(420p) Multi-Particle Sintering Dynamics: From Fractal-Like Aggregates to Compact Structures

Multi-Particle Sintering Dynamics: from
Fractal-like Aggregates to Compact Structures

Multi-particle sintering is encountered in
almost all high temperature processes for material synthesis (titania, silica, nickel) and energy generation (e.g. fly
ash formation) resulting in aggregates of primary particles (hard- or
sinter-bonded agglomerates). This mechanism of particle growth is investigated
quantitatively by mass and energy balances during viscous sintering of
amorphous aerosol materials (e.g. SiO₂, polymers) that typically
have a distribution of sizes and complex morphology¹. Once coalescence or sintering starts
between constituent primary particles, sinter necks are formed between them
converting the agglomerates to aggregates. During sintering, the latter
progressively densify until complete compact (e.g. fractal
dimension D_f = 3) structures are formed at
sufficiently long process times at high temperatures. In reality, however, it
is rather seldom to have enough process time to complete particle coalescence.
As a result, aggregates are formed with D_f in-between
those predicted by particle collision alone.
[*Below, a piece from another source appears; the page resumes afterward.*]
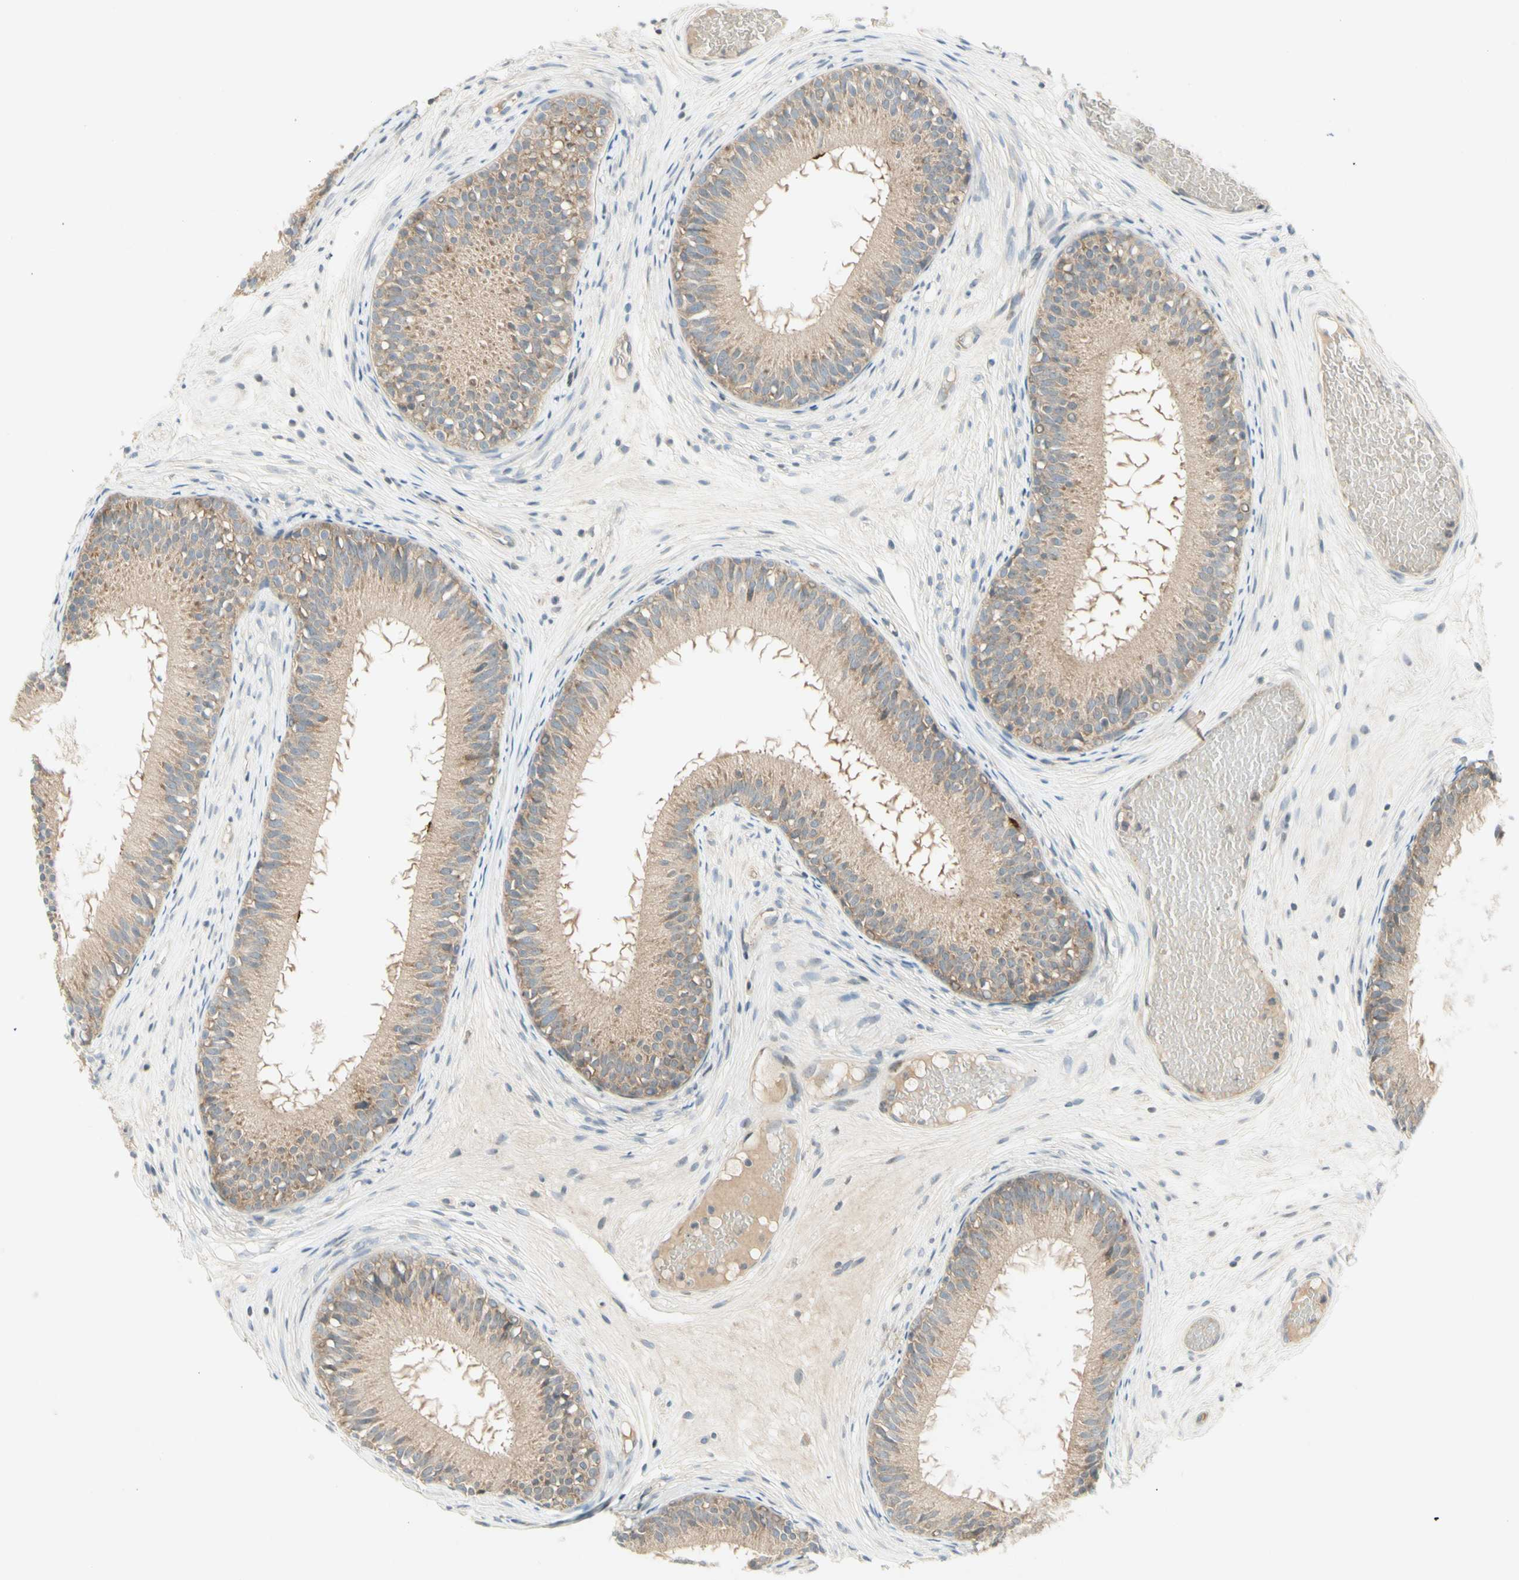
{"staining": {"intensity": "moderate", "quantity": ">75%", "location": "cytoplasmic/membranous"}, "tissue": "epididymis", "cell_type": "Glandular cells", "image_type": "normal", "snomed": [{"axis": "morphology", "description": "Normal tissue, NOS"}, {"axis": "morphology", "description": "Atrophy, NOS"}, {"axis": "topography", "description": "Testis"}, {"axis": "topography", "description": "Epididymis"}], "caption": "DAB (3,3'-diaminobenzidine) immunohistochemical staining of normal epididymis exhibits moderate cytoplasmic/membranous protein staining in approximately >75% of glandular cells. The protein of interest is shown in brown color, while the nuclei are stained blue.", "gene": "ETF1", "patient": {"sex": "male", "age": 18}}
Here a new and rather simple model is introduced that describes
sintering of two differently sized particles and multi-particle aggregates of amorphous spherical particles (e.g.
silica) by mass² (or volume) and energy balances³. This model is validated at limited cases of sintering between two (equally
or unequally sized) particles, and chains of particles. The evolution of morphology,
surface area and radii of gyration of multi-particle aggregates are elucidated
for various sizes and initial fractal dimension. For each of these structures
that had been generated by diffusion limited (DLA), cluster-cluster (DLCA) and
ballistic particle-cluster agglomeration (BPCA) the surface area evolution is
monitored and found to scale differently than that of the radius of gyration
(moment of inertia). Expressions are proposed for the evolution of fractal
dimension and the surface area of aggregates undergoing viscous sintering. These
expressions are important in design of aerosol processes with population
balance equations (PBE) and/or fluid dynamic simulations for material synthesis
or minimization and even suppression of particle formation. Figure 1 shows the
temporal evolution of the effective fractal dimension of a
DLCA agglomerate with 256 primary particles during viscous sintering. At
the beginning of sintering (Fig. 1, at t/t₀ = 0 - 2) the highly ramified
aggregate branches straighten when primary particles approach each other
(reduction of center-to-center distance). This internal restructuring
practically unfolds the aggregate and D_f is reduced.
However the branches continue shrinking while conserving mass. Further downstream D_f
increased as aggregates compacted by sintering-coalescence consistent with in-situ measurements by
small angle X-ray scattering (SAXS)⁴.

Figure 1: Evolution of the effective
fractal dimension D_f during viscous sintering of an
agglomerate with 256 primary particles.

1. Eggersdorfer, M.L., Kadau, D.,
Herrmann, H.J. and Pratsinis, S.E., Multi-particle sintering
dynamics: from fractal-like aggregates to compact structures, Langmuir in press
(2011).

2. Kadushnikov,
R.M., Skorokhod, V.V., Kamenin,
I.G., Alievskii, V.M., Nurkanov,
E.Y., Alievskii, D.M., Computer simulation of
spherical particle sintering, Powder Metall. Met. Ceram.
40 (2001) 154-163.

3. Frenkel, J.,
Viscous flow of crystalline bodies under the action of surface tension, J.
Phys. (USSR) 9 (1945) 385-391.

4. Camenzind, A.,
Schulz, H., Teleki, A., Beaucage,
G., Narayanan, T., Pratsinis, S.E., Nanostructure
evolution: from aggregated to spherical SiO2 particles made in diffusion flames,
Eur. J. Inorg. Chem. (2008) 911-918.